_WORK ORDER_.
Every line below that mentions the word "hand" should be copied out.

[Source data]

>>>

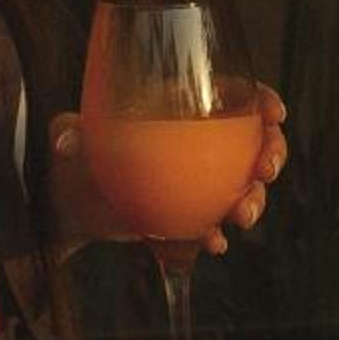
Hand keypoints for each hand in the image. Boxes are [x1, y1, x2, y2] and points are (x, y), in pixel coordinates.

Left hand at [51, 84, 287, 255]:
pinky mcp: (187, 216)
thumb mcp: (69, 135)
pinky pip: (213, 225)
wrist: (68, 203)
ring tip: (241, 215)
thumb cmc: (74, 154)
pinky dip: (216, 236)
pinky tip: (212, 242)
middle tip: (265, 170)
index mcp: (182, 110)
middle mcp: (199, 145)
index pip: (235, 97)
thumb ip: (65, 131)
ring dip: (254, 201)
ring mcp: (197, 183)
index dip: (262, 100)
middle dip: (273, 154)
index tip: (273, 113)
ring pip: (244, 188)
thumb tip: (66, 139)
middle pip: (255, 143)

<<<

_ANSWER AREA_.
Hand keypoints for each hand in the image. Boxes are [x1, y1, x2, y2] and points are (x, y), in pixel coordinates.
Left hand at [51, 84, 287, 255]:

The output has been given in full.